**Task data:**
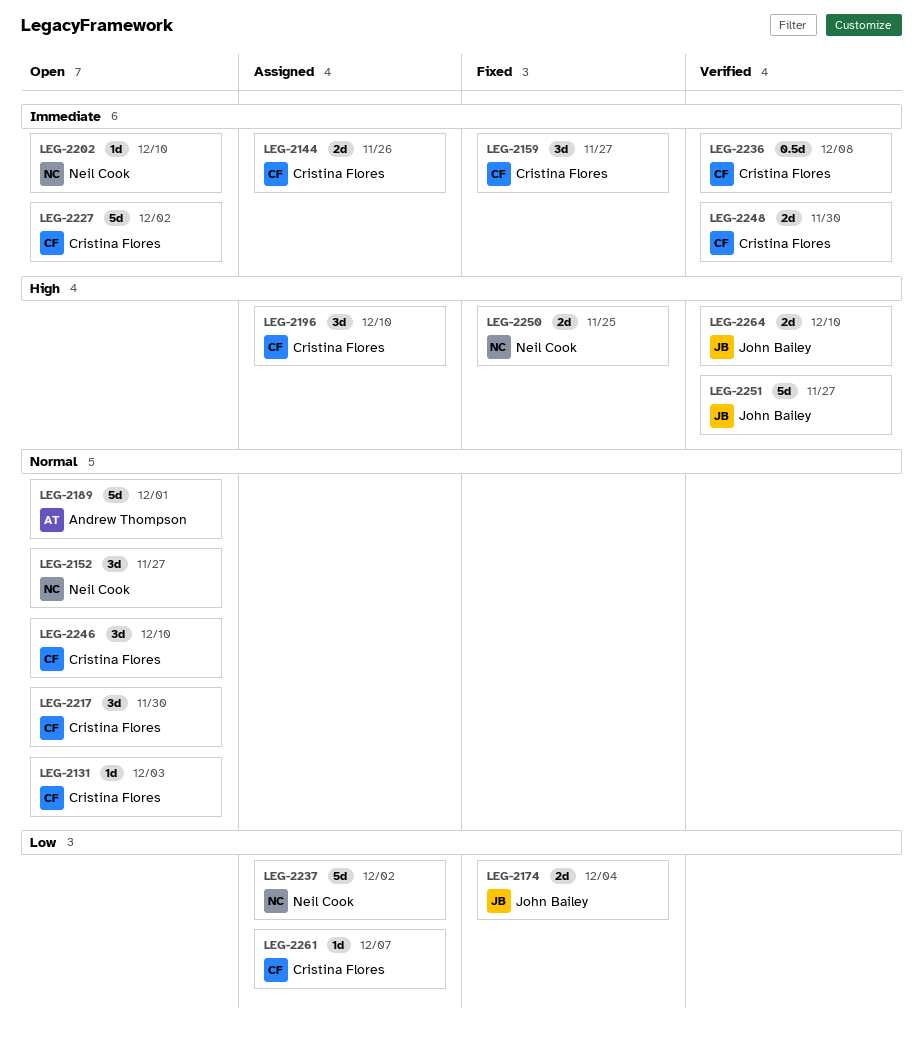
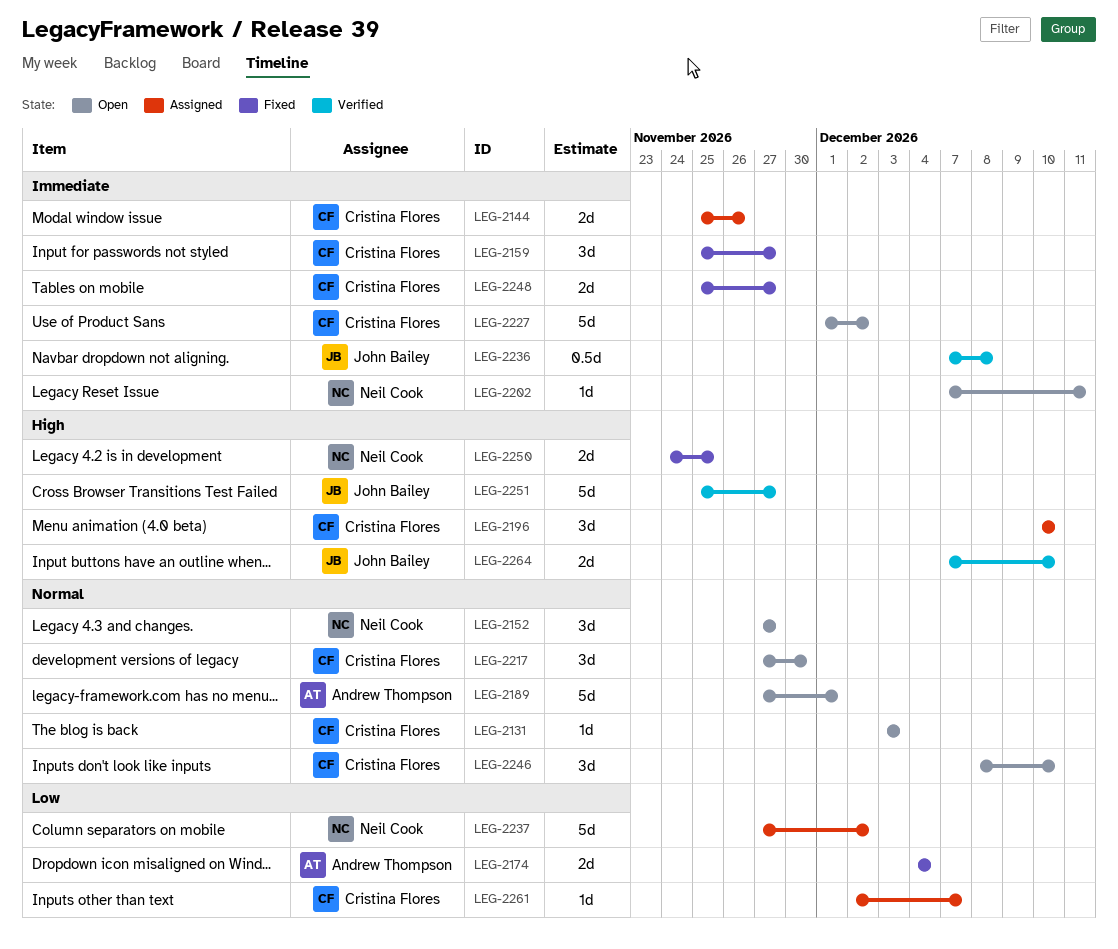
LEG-2174, owner: John Bailey -> Andrew Thompson
LEG-2202, due: Dec 10 -> Dec 11
LEG-2236, owner: Cristina Flores -> John Bailey
LEG-2248, status: Verified -> Fixed
LEG-2248, due: Nov 30 -> Nov 27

**Exercise description:**
In the data above, find each line that uses the string "owner". Copy it.

**Solution to this exercise:**
LEG-2174, owner: John Bailey -> Andrew Thompson
LEG-2236, owner: Cristina Flores -> John Bailey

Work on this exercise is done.